10.  Redeemable Convertible Preferred Stock

 

Series E Preferred Stock

 

In November 2018, the Company issued an aggregate of 35,000 shares of the Company’s Series E Preferred Stock in a private placement to certain accredited investors in reliance on Section 4(a)(2) of the Securities Act.  The Company received net proceeds of approximately $30.9 million, after deducting placement agent fees and expenses payable by the Company.  The Company is required to redeem the Series E Preferred Stock in thirteen monthly installments in the amount of $2.7 million each from May 2019 through May 2020. The Company had zero and 500 shares of Series E Preferred Stock outstanding at March 31, 2020 and 2019, respectively. The remaining 500 shares were converted to common stock in January 2020.

 

Series C Preferred Stock

 

The Company had 2,620 shares of Series C Preferred Stock outstanding at both March 31, 2020 and December 31, 2019. The holder of the Series C Preferred Stock is entitled to receive dividends at a rate of 8.0% per annum, based on the original issue price per share of $248.794, payable in equal quarterly installments in cash or in shares of common stock, at the Company’s option. As of March 31, 2020 and December 31, 2019, respectively, all dividends have been paid in shares of common stock. Each share of Series C Preferred Stock is convertible into shares of common stock with the number of shares of common stock issuable upon conversion determined by dividing the original issue price per share of $248.794 by the conversion price in effect at the time the shares are converted, provided that such conversion price shall not be less than $0.1554 per share. The conversion price of the Series C Preferred Stock as of March 31, 2020 and December 31, 2019 was $0.2343. The shares of Series C Preferred Stock vote together with the common stock on an as-converted basis on all matters. 

 

In the event of any voluntary or involuntary liquidation, dissolution or winding up of the Company, or other deemed liquidation event, the holder of the Series C Preferred Stock will be entitled to be paid an amount per share equal to the greater of (i) the original issue price, plus any accrued but unpaid dividends or (ii) the amount per share that would have been payable had all shares of the Series C Preferred Stock been converted to shares of common stock immediately prior to such liquidation event.

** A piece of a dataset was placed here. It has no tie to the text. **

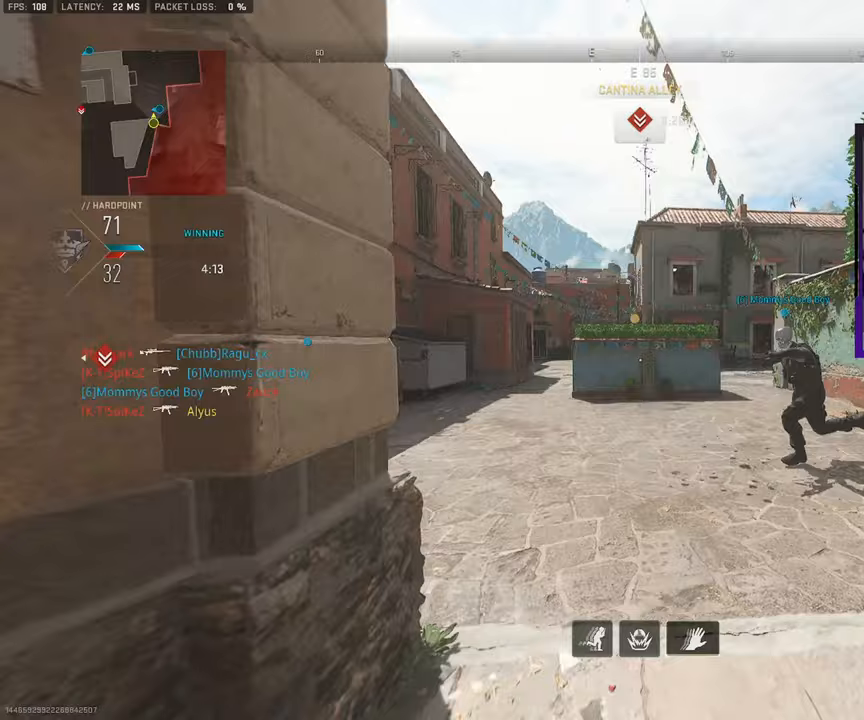
{"buttons": ["L3"], "left_stick": "up", "right_stick": "center", "events": [[100, "L3", "up"], [233, "right_stick", "right"], [250, "L3", "down"], [367, "L3", "up"], [367, "right_stick", "center"], [500, "L3", "down"]]}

The Series C Preferred Stock is redeemable at the election of the holder of the Series C Stock or the Company.  If the redemption is at the election of the holders of the Series C Preferred Stock, the redemption price will be the original issue price plus any accrued and unpaid dividends.  If the redemption is at the election of the Company, the redemption price will be a per share price equal to the greater of (i) the original issue price per share plus any accrued and unpaid dividends and (ii) the fair market value of a single share of Series C Preferred Stock.

In April 2020, 870 shares of Series C Preferred Stock were converted to 923,819 shares of common stock.